According to a press statement released by the Lawrenceville School, the PV system will produce 6MW and provide 90 percent of the school's electrical needs. Plans and specifications have been submitted to local, county and state authorities for the necessary regulatory approvals. Provided all permits have been obtained, construction is expected to begin in December 2010, and the solar farm will be operational in the second quarter of 2011. The solar farm will utilize single axis solar trackers that follow the sun's path, boosting electrical output. The array, along with collaborative educational programs, offers a “live laboratory” for Lawrenceville's students to work with state-of-the-art solar design. The school is researching ways that may enable continued farming, of either crops or livestock, under and around the solar trackers.
In a school press statement on the installation, John Millard said TurtleEnergy has developed a wide range of solar energy projects over the past seven years.

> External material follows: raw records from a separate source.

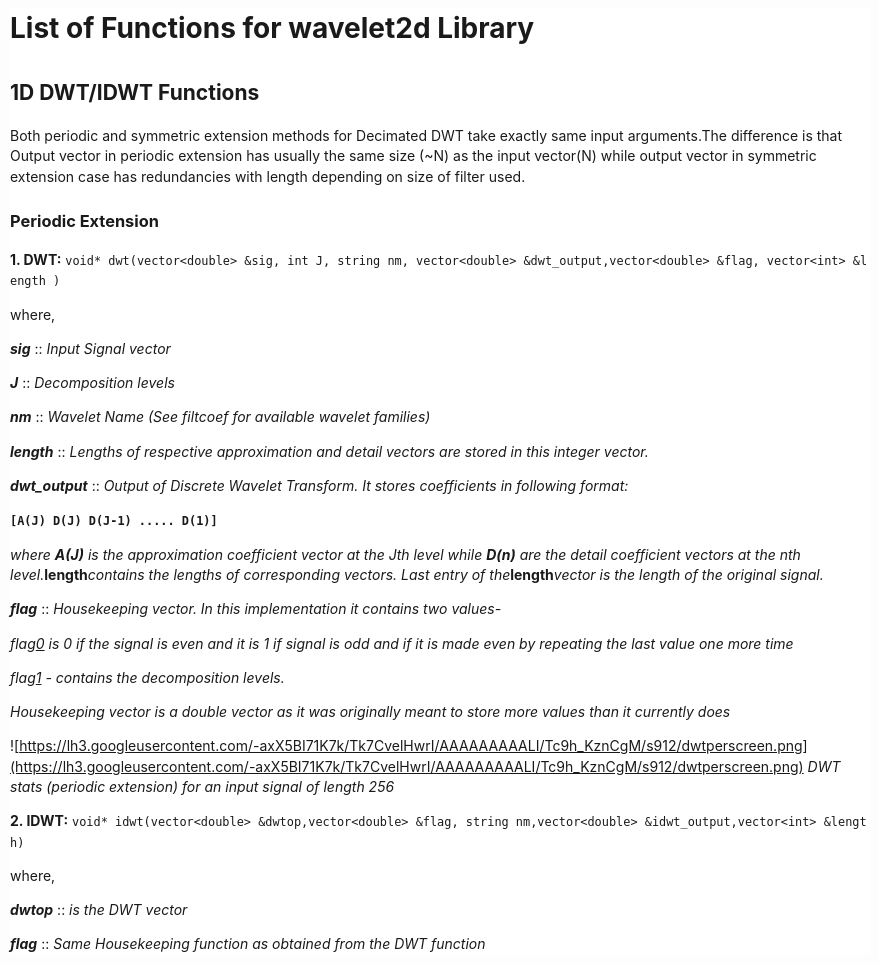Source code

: # List of Functions for wavelet2d Library #

## 1D DWT/IDWT Functions ##

Both periodic and symmetric extension methods for Decimated DWT take exactly same input arguments.The difference is that Output vector in periodic extension has usually the same size (~N) as the input vector(N) while output vector in symmetric extension case has redundancies with length depending on size of filter used.

### Periodic Extension ###

**1. DWT:**  `void* dwt(vector<double> &sig, int J, string nm, vector<double> &dwt_output,vector<double> &flag, vector<int> &length )`

where,

_**sig**_ :: _Input Signal vector_

_**J**_ :: _Decomposition levels_

_**nm**_ :: _Wavelet Name_ _(See filtcoef for available wavelet families)_

_**length**_ :: _Lengths of respective approximation and detail vectors are stored in this integer vector._

_**dwt\_output**_ :: _Output of Discrete Wavelet Transform. It stores coefficients in following format:_

**`[A(J) D(J) D(J-1) ..... D(1)]`**

_where **A(J)** is the approximation coefficient vector at the Jth level while **D(n)** are the detail coefficient vectors at the nth level._**length**_contains the lengths of corresponding vectors. Last entry of the_**length**_vector is the length of the original signal._

_**flag**_ :: _Housekeeping vector. In this implementation it contains two values-_

_flag[0](0.md) is 0 if the signal is even and it is 1 if signal is odd and if it is made even by repeating the last value one more time_

_flag[1](1.md) - contains the decomposition levels._

_Housekeeping vector is a double vector as it was originally meant to store more values than it currently does_

![https://lh3.googleusercontent.com/-axX5BI71K7k/Tk7CvelHwrI/AAAAAAAAALI/Tc9h_KznCgM/s912/dwtperscreen.png](https://lh3.googleusercontent.com/-axX5BI71K7k/Tk7CvelHwrI/AAAAAAAAALI/Tc9h_KznCgM/s912/dwtperscreen.png)
_DWT stats (periodic extension) for an input signal of length 256_



**2. IDWT:** `void* idwt(vector<double> &dwtop,vector<double> &flag, string nm,vector<double> &idwt_output,vector<int> &length)`

where,

_**dwtop**_ :: _is the DWT vector_

_**flag**_ :: _Same Housekeeping function as obtained from the DWT function_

In addition to installing a 255kw system at the Turtle & Hughes headquarters in Linden, N.J., TurtleEnergy has installed PV systems for the New Jersey Institute of Technology; a variety of local schools; and a 700 kW system for a 350,000-square-foot warehouse owned by East Coast Warehouse & Distribution Corp.
TurtleEnergy promotes the 87 years of relationships that Turtle & Hughes has in the electrical market as an advantage over other solar companies. According to www.turtle.com, “Both end users and contractors have looked to Turtle Energy to leverage two unique ingredients: extensive design and systems engineering experience, and a uniquely advantageous relationship with our parent company, Turtle & Hughes, which draws from its relationship to some 3,000 members of the electrical installation community.”
Turtle Energy's solar growth in the Garden State's solar market is another example of the state's fertile financial climate for photovoltaics, where state and local utility subsidies have helped bring down the cost of installing a PV system. One distributor that took advantage of these subsidies is W.W. Grainger, Inc., Lake Forest, Ill. An article in The Times of Trenton says the 3,900 solar panels Grainger installed at its 434,000-square-foot distribution and service center in Robbinsville, N.J., will cut the facility's electrical bills by more than $200,000 annually.